▶ **Exercise inputs**
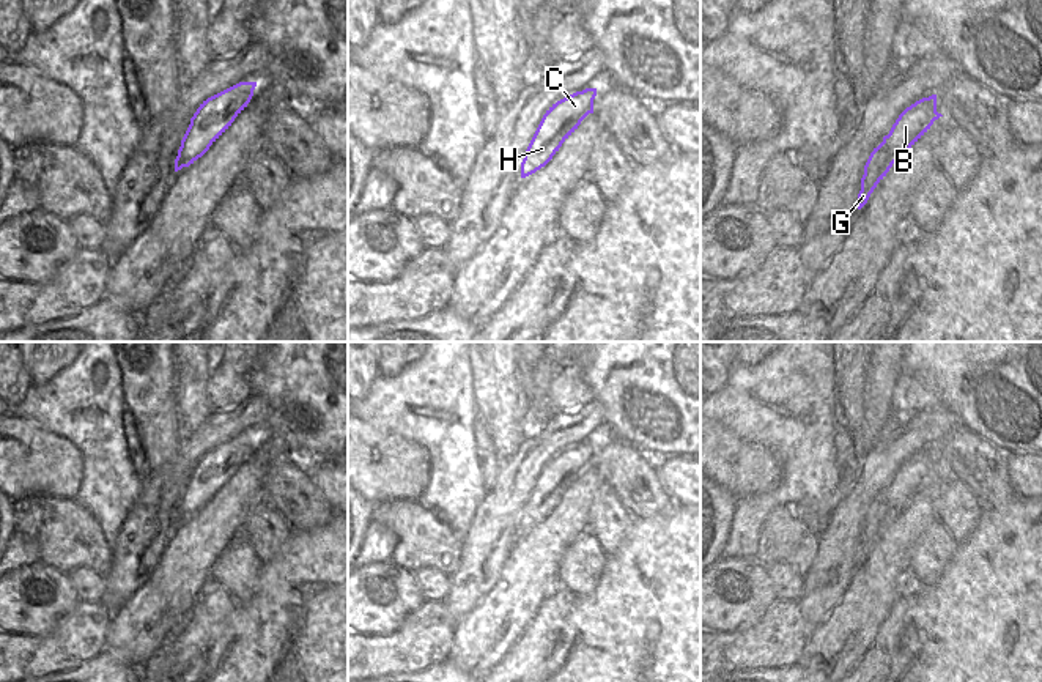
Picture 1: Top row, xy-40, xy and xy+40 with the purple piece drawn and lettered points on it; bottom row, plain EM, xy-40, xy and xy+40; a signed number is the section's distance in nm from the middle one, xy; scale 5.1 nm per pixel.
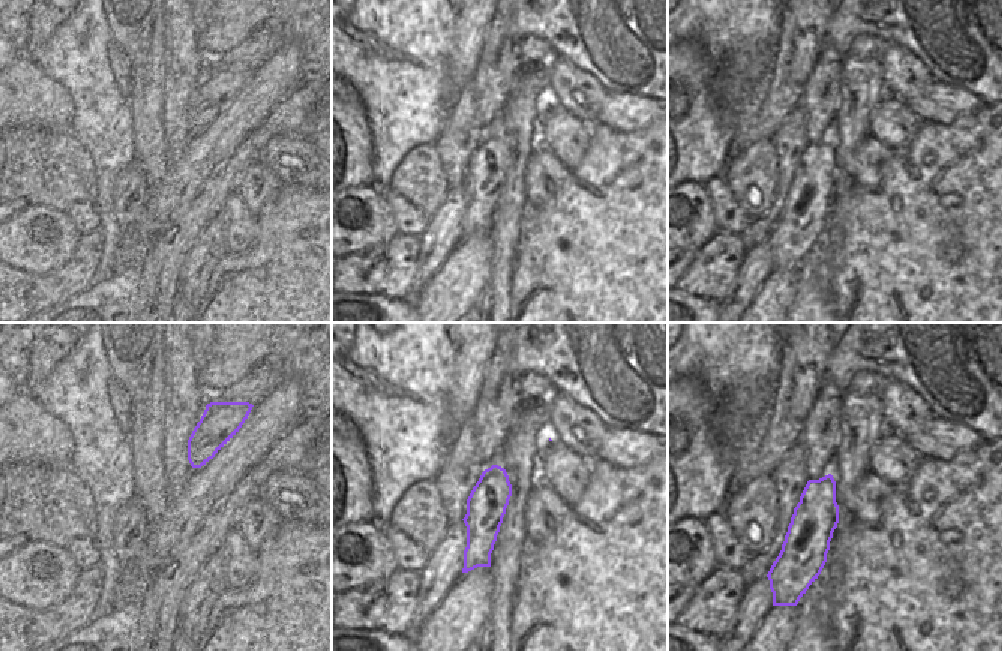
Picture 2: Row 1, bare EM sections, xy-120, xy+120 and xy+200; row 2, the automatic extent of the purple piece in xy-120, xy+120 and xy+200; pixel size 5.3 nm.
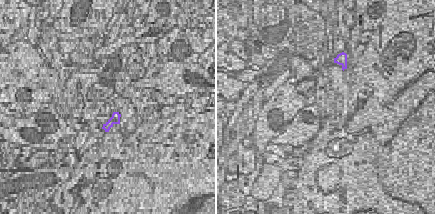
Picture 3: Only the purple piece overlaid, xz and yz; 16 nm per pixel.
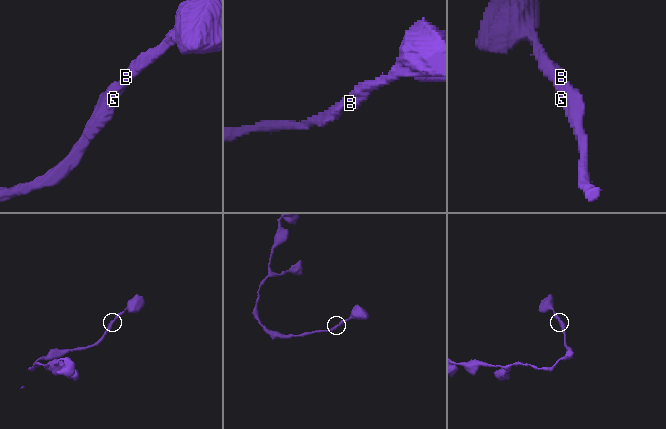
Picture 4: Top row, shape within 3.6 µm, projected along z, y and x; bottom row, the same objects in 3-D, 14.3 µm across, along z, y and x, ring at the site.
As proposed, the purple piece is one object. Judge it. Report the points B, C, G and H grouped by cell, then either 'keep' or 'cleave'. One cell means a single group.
groups B C G H; keep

▶ **What is needed**
The required output is each line from the one with "As proposed, the" through the end of the material above, repeated exactly with both ends included.

▶ **Answer box**
As proposed, the purple piece is one object. Judge it. Report the points B, C, G and H grouped by cell, then either 'keep' or 'cleave'. One cell means a single group.
groups B C G H; keep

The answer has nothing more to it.